Identifying and understanding your high spenders and frequent shoppers is vital to maintaining and improving your revenue stream, but if your customer base is large (on the order of several thousand customers), manually sifting through customer data to recognize the patterns can be costly and time consuming.  Machine learning can prove a viable solution to this problem – not only by removing the effort associated with combing through customers, but by exposing previously unseen relationships in your data to drive decision making. In this blog, we will uncover benefits to leveraging machine learning for customer analytics, and two examples of use cases – Customer Lifetime Value and Customer Segmentation – ripe for machine learning.


To start, let’s define what your “best” customer looks like.  The specifics will vary by business, but all customers have one thing in common: they buy things. In general, a good customer is one who buys often, spends a lot, and intends on continuing this activity over time.  As long as we are recording who buys what and when, then we have enough information to begin separating the best customers from the rest.  With knowledge of who these customers are and their key characteristics, we can look at what the best customers have in common and devise ways to target and acquire more.


There are many different machine learning algorithms that can help us automate the analysis. The decision of which to use can differ based on the data available and what is most important to your business, but they all work in the same general way by continuously iterating to adjust model parameters and improve accuracy.  There are many benefits of using machine learning models:

  • They can recognize patterns that you may never have noticed.
  • They are never “done.”  They can constantly get smarter as more data is fed into them and can make subtle adjustments to correct for changes in the business.
  • They can utilize exponentially more data than a human could, and in a fraction of the time.
  • The output of the models can be used to automate decision making processes that would normally take weeks or months.  For example, if your organization needs to decide  “is it actually worth it to send out coupons to this subset of our customers?”  Automating this decision could entail establishing cutoff points based on a customer’s propensity to engage and price sensitivity to maximize the value of the couponing program.

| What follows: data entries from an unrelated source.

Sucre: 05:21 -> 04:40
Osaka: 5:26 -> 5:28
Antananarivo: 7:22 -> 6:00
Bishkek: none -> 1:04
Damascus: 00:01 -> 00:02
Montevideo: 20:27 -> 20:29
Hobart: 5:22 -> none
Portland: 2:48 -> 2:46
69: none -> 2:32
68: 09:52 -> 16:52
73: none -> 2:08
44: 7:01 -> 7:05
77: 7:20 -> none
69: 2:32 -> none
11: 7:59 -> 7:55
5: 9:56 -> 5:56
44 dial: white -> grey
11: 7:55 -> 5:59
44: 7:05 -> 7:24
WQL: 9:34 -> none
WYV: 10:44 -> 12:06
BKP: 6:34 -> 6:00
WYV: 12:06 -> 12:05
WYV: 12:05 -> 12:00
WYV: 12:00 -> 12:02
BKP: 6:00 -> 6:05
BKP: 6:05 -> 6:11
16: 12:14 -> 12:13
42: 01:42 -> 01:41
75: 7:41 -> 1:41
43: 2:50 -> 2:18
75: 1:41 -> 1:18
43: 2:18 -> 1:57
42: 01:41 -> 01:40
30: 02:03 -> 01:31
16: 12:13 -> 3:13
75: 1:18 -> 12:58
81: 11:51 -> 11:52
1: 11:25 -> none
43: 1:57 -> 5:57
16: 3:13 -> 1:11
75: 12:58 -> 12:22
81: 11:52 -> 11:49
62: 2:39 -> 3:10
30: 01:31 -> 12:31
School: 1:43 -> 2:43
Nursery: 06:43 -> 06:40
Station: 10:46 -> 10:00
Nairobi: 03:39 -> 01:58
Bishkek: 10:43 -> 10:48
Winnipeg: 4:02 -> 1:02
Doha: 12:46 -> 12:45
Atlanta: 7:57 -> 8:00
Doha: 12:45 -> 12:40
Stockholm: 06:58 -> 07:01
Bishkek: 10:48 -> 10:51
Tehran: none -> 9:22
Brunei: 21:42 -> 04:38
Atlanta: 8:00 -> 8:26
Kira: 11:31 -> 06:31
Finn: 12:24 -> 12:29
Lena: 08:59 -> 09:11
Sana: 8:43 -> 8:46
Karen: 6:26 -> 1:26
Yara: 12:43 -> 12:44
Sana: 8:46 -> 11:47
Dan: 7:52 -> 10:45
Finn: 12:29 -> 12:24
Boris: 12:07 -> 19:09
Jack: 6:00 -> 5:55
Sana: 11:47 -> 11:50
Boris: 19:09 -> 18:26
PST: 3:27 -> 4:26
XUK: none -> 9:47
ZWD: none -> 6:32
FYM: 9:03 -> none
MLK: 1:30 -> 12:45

Examples of Machine Learning Algorithms

There are two commonly used algorithms that will solve this business question.  One type of model that generates a lot of interest is a customer segmentation model.  A segmentation model takes the data you have and separates customers into segments that have similar characteristics.  Because there is no specific value we are trying to predict, the analyst and business users work together to identify what models are both statistically significant and actionable for the business.

Customer Segmentation

The K-means clustering algorithm is an example of a commonly-used segmentation model.  It starts by randomly defining groups and incrementally updating them so similar customers end up being grouped together.  The result is a handful of groupings that can be investigated further to identify what the segments’ defining characteristics are.  Here is an example where we are segmenting customers with machine learning based on their average purchase size and income.

Kmeans Example

In this case we used K=3. The Kmeans algorithm randomly defines “K” centers and assigns each customer to its nearest center.  Then it iterates by moving the centers to the average of its assigned customers and then reassigning.

Customer Lifetime Value

Another commonly used model is a “Customer Lifetime Value” model (CLTV).  CLTV models predict the expected value that will come from each customer.  At their simplest, they can use data speaking to purchasing behavior (last purchase date, number of purchases, and money spent) to predict what we expect each customer to spend over a specified time period.  At their most advanced, they can include referral and cost to maintain, as well as how much customers will spend themselves. Once you know how much a customer’s spending is worth to your business, then you know what you may be willing to spend in marketing and other costs.  When paired with a clustering model, the projected value can be used to see which segments and characteristics are most or least valuable to your business.

Image by Nicky Cane from ‘Why Should You Care About Customer Lifetime Value?

How to Get Started

Machine learning can seem overwhelming, and if you haven’t gotten started with its implementation, you are certainly not alone.  Many companies haven’t taken their first steps simply because they don’t know where to begin. For others, it’s seen as something you can tackle when you’ve “made it” with your data and analytics strategy. These concerns are understandable, but getting value from machine learning may be much easier than you think.

You probably already have data on transactions: customer, product, location, time, and price.  As long as you have the basics, you have enough for a simple customer analysis, and that analysis can evolve over time as you collect more data.